Note: The shift() method in arrays has O(n) time complexity due to the need to re-index elements after removal. In contrast, elegant-queue provides O(1) time complexity for both enqueue and dequeue operations by utilizing a circular buffer design, making it significantly faster for large datasets.

⚠️ Performance Considerations & Alternatives

There is No Silver Bullet

While elegant-queue provides excellent performance for many use cases, there is no silver bullet in software engineering.
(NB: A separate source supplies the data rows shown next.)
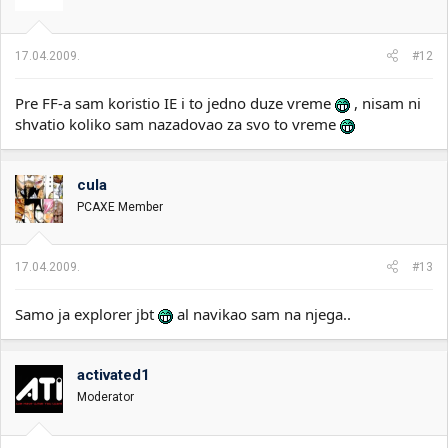
17.04.2009.
#12
Pre FF-a sam koristio IE i to jedno duze vreme
, nisam ni
shvatio koliko sam nazadovao za svo to vreme
cula
PCAXE Member
17.04.2009.
#13
Samo ja explorer jbt
al navikao sam na njega..
activated1
Moderator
Before adopting this library in production, consider the following:

Evaluate Alternatives

Before settling on elegant-queue, thoroughly research and evaluate other queue implementations:

  • Native JavaScript solutions: For simple use cases, native arrays might be sufficient
  • Other npm packages: Libraries like denque, double-ended-queue, or yallist may better suit your specific needs
  • Built-in data structures: Modern JavaScript engines are highly optimized; simple solutions often perform surprisingly well

Buffer Size Optimization

The default buffer size of 4096 is optimized for high-throughput scenarios, but it may not be optimal for your specific use case:

Benchmark Different Buffer Sizes

// Test different buffer sizes for your specific use case
const smallQueue = new Queue<YourDataType>(256); // Memory-efficient
const mediumQueue = new Queue<YourDataType>(1024); // Balanced approach
const largeQueue = new Queue<YourDataType>(4096); // High-performance (default)
const xlQueue = new Queue<YourDataType>(8192); // Maximum throughput

// Benchmark with your actual data and usage patterns
console.time('Small Buffer Performance');
// ... your test code
console.timeEnd('Small Buffer Performance');

Buffer Size Guidelines

  • Small buffers (64-512): Better for memory-constrained environments, small queues
  • Medium buffers (1024-2048): Good balance for most applications
  • Large buffers (4096+): Optimal for high-throughput, batch processing scenarios

When to Use Smaller/Larger Buffers

Consider smaller buffers when:

  • Memory usage is a critical concern
  • Queue typically holds fewer than 1000 items
  • Running in memory-constrained environments (mobile, IoT)

Consider larger buffers when:

  • Processing millions of items
  • Memory is abundant
  • Maximum throughput is the primary concern

Performance Testing Recommendations

  1. Benchmark with real data: Test with your actual data types and sizes
  2. Test realistic scenarios: Use patterns that match your production workload
  3. Measure memory usage: Monitor both allocated memory and garbage collection pressure
  4. Compare alternatives: Always benchmark against other solutions
  5. Profile in production-like environments: Development and production performance can differ significantly

Remember: measure, don't assume. The best solution depends entirely on your specific use case, data patterns, and performance requirements.